Tasks for this exercise.
- a) Answer these questions about the book review:
(i) Which publisher brought out True Sisters, and how many pages does it have?
(ii) What BBC series does the reviewer enjoy watching?
(iii) What is Ruby's mum's job?
- b) Could you write out the passage of the book review that starts with "Monday, 15 October" and goes on through "of her own.", word for word?

START Excerpt provided

Monday, 15 October 2018

True Sisters by Keren David (Young Adult, Reading Age 8, Dyslexia Friendly, 10E/10E)

August 2018, Barrington Stoke, 104 pages, Paperback, Review copy

Summary from Barrington Stoke 
Ruby has had a lot of foster siblings over the years, but none of them have been anything like Clara. After growing up in almost complete isolation, Clara is distraught at being separated from her mother and overwhelmed by life in a world she doesn’t understand. But the more Ruby tries to help Clara fit in, the more she realises she has to face up to some struggles of her own.

Nayu's thoughts
Please be aware I'm heavily biased because I've enjoyed Keren's books in the past, and as expected this one is no different! I love Barrington Stoke reads because they are jam packed fairly short stories, proving that short is sweet when it comes to books. I enjoy watching the BBC series The Dumping Ground based on the books by Jacqueline Wilson, which is about a children's care home. This has me interested in stories about fostering, which is why I was intrigued by Keren's latest book. It was fascinating finding out what life was like on both sides of the fostering system. Ruby may be used to having strange children in her house because her mum is a foster carer, but Clara enters her heart in a way unlike anyone else.

END Excerpt provided
START Stored records

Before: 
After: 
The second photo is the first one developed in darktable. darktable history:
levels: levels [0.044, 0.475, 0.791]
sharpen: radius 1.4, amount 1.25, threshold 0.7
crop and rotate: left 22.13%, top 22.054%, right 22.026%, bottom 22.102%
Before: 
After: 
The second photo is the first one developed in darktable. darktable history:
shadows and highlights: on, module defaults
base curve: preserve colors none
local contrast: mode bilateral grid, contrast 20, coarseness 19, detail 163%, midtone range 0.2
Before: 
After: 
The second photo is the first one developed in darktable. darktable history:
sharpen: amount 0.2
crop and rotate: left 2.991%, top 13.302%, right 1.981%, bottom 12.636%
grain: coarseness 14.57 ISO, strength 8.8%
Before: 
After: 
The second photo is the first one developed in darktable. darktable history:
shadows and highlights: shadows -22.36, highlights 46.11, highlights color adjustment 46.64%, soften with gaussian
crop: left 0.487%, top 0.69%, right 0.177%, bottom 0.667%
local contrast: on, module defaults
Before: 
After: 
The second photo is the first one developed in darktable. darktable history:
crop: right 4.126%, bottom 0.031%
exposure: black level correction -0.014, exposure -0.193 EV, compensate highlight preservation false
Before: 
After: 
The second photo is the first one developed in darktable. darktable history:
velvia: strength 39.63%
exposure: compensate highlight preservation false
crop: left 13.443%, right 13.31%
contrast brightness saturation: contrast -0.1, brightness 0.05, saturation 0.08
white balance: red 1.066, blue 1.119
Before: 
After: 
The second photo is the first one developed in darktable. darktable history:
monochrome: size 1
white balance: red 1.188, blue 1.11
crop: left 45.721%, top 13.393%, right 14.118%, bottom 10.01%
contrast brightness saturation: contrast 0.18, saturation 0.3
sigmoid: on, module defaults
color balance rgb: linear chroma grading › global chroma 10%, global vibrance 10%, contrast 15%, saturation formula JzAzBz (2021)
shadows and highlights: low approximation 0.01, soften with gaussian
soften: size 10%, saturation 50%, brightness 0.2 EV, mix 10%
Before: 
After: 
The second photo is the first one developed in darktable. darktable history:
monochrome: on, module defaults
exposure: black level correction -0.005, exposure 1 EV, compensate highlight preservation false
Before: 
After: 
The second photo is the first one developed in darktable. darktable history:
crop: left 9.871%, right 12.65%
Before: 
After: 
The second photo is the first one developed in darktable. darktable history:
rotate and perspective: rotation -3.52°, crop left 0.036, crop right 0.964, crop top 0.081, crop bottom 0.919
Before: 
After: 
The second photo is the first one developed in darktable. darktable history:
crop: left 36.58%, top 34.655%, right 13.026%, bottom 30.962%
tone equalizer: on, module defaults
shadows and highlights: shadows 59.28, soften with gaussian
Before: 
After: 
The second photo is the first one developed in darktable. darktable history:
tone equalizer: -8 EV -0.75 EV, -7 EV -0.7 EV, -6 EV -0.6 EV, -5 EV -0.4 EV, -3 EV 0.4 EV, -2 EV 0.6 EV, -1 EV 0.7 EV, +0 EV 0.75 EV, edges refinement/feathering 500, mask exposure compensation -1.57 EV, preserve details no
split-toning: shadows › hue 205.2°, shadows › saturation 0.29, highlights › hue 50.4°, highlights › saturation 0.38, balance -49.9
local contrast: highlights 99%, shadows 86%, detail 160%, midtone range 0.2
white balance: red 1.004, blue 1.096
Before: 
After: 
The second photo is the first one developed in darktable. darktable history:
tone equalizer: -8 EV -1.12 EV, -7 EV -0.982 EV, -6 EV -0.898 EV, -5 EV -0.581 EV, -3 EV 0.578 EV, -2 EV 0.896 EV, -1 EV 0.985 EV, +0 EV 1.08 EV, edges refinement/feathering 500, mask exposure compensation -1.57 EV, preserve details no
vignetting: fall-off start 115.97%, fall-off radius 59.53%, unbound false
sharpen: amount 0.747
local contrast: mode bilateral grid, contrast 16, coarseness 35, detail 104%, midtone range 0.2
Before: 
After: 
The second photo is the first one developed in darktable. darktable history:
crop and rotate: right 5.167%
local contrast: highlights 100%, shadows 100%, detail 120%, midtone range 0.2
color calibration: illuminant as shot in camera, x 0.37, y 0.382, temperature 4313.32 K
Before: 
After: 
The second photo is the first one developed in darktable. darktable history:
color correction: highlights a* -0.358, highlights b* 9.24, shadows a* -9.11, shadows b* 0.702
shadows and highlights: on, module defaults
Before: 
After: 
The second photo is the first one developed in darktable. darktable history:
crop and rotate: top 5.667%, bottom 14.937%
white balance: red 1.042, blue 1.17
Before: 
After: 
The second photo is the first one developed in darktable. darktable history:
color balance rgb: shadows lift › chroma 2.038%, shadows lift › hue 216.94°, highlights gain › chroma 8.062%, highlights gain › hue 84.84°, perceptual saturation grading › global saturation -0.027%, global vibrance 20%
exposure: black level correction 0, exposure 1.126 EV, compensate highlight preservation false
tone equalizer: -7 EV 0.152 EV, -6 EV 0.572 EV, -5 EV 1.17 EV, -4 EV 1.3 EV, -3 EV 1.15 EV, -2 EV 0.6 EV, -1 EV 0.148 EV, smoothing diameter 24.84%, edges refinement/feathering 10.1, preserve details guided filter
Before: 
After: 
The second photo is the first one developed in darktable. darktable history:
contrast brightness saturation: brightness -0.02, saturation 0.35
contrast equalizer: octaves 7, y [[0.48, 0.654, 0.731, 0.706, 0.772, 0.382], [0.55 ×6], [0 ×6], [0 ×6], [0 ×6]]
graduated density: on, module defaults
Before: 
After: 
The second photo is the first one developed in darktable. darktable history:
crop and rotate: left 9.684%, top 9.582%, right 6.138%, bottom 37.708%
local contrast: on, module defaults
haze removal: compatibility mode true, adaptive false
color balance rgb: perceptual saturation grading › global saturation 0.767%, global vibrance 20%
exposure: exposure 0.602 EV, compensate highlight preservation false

END Stored records

Complete answers.
- a)
(i) Barrington Stoke; 104 pages.
(ii) The Dumping Ground.
(iii) She is a foster carer.

- b)
Monday, 15 October 2018

True Sisters by Keren David (Young Adult, Reading Age 8, Dyslexia Friendly, 10E/10E)

August 2018, Barrington Stoke, 104 pages, Paperback, Review copy

Summary from Barrington Stoke 
Ruby has had a lot of foster siblings over the years, but none of them have been anything like Clara. After growing up in almost complete isolation, Clara is distraught at being separated from her mother and overwhelmed by life in a world she doesn’t understand. But the more Ruby tries to help Clara fit in, the more she realises she has to face up to some struggles of her own.